/* Majority: (x^y)|(y&z)|(z&x) = (x & z) + ((x ^ z) & y)
#define F3(x,y,z,dest) \
movl z, TMP; \
andl x, TMP; \
addl TMP, dest; \
movl z, TMP; \
xorl x, TMP; \
andl y, TMP; \
addl TMP, dest
Since y is the most recently computed result (it's rotated in the
previous round), I arranged the code to delay its use as late as
possible.
Now you have one more register to play with.

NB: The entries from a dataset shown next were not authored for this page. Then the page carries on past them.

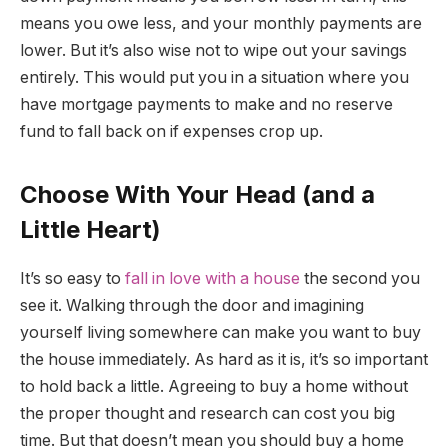
means you owe less, and your monthly payments are
lower. But it’s also wise not to wipe out your savings
entirely. This would put you in a situation where you
have mortgage payments to make and no reserve
fund to fall back on if expenses crop up.
Choose With Your Head (and a
Little Heart)
It’s so easy to
fall in love with a house
the second you
see it. Walking through the door and imagining
yourself living somewhere can make you want to buy
the house immediately. As hard as it is, it’s so important
to hold back a little. Agreeing to buy a home without
the proper thought and research can cost you big
time. But that doesn’t mean you should buy a home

A faster way is to unroll 5 iterations and do:
e += F(b, c, d) + K + rol32(a, 5) + W[i ]; b = rol32(b, 30);
d += F(a, b, c) + K + rol32(e, 5) + W[i+1]; a = rol32(a, 30);
c += F(e, a, b) + K + rol32(d, 5) + W[i+2]; e = rol32(e, 30);
b += F(d, e, a) + K + rol32(c, 5) + W[i+3]; d = rol32(d, 30);
a += F(c, d, e) + K + rol32(b, 5) + W[i+4]; c = rol32(c, 30);
then loop over that 4 times each. This is somewhat larger, but
still reasonably compact; only 20 of the 80 rounds are written out
long-hand.